### Supplied data
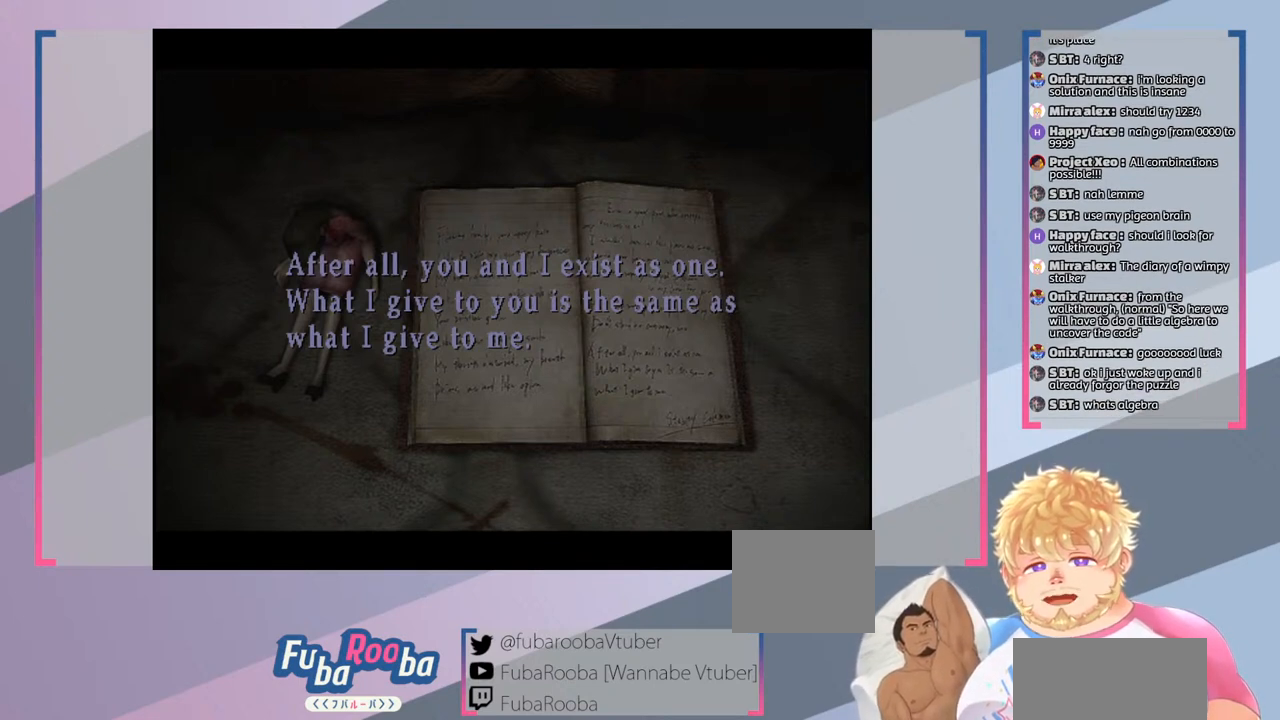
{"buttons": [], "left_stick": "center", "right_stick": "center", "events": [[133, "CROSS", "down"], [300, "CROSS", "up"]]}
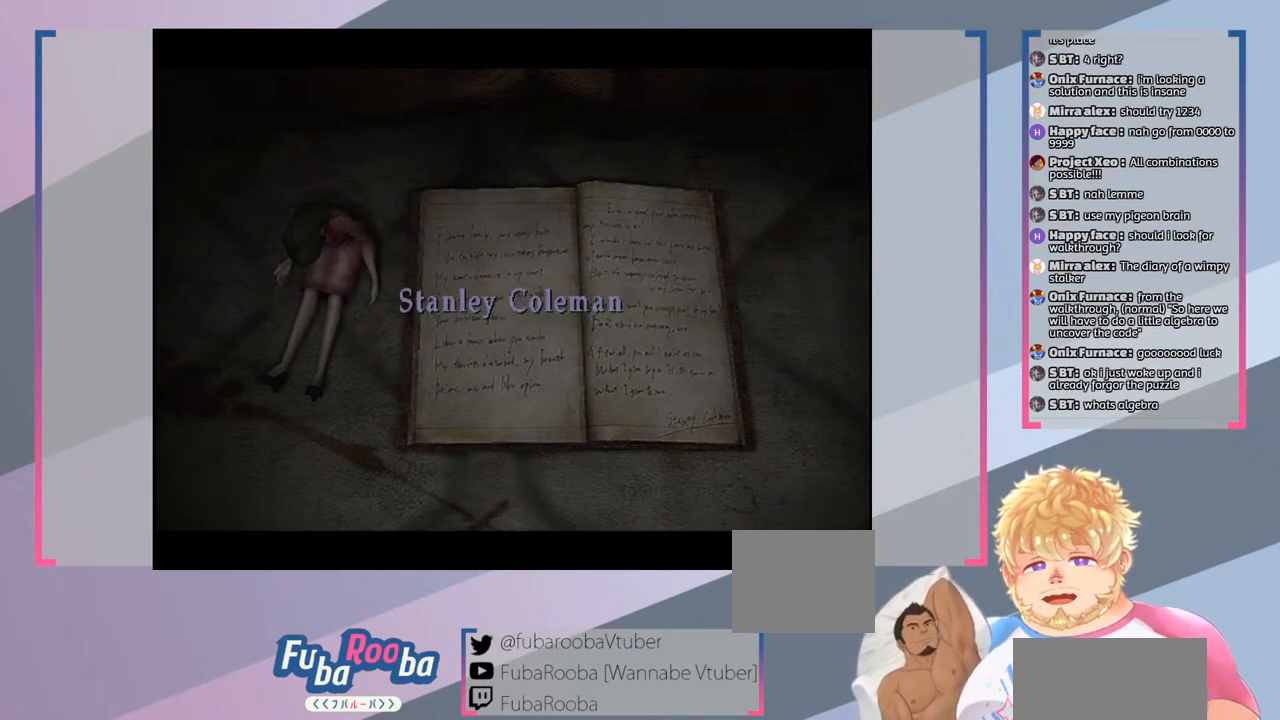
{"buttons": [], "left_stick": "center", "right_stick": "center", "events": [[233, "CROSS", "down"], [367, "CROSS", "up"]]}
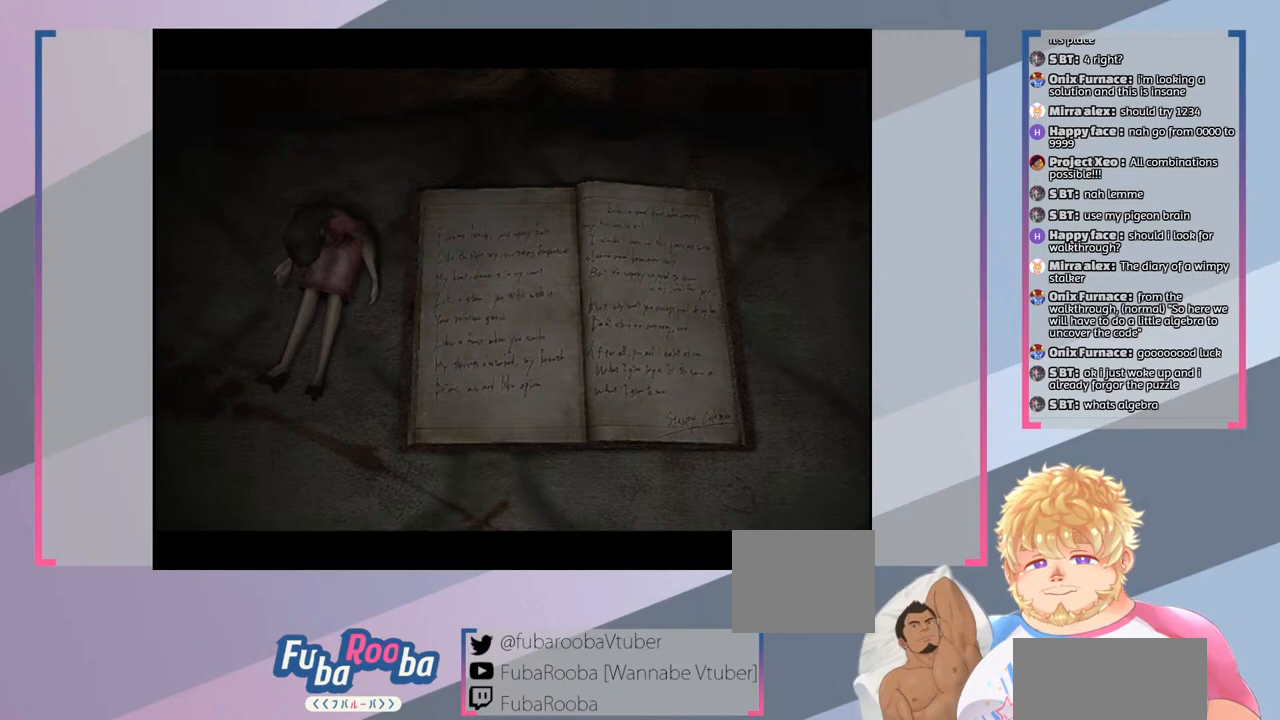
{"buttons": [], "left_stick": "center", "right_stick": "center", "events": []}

### Directions
Copy each line above exactly. Images do not belong in the copy.

### Written solution
{"buttons": [], "left_stick": "center", "right_stick": "center", "events": [[133, "CROSS", "down"], [300, "CROSS", "up"]]}
{"buttons": [], "left_stick": "center", "right_stick": "center", "events": [[233, "CROSS", "down"], [367, "CROSS", "up"]]}
{"buttons": [], "left_stick": "center", "right_stick": "center", "events": []}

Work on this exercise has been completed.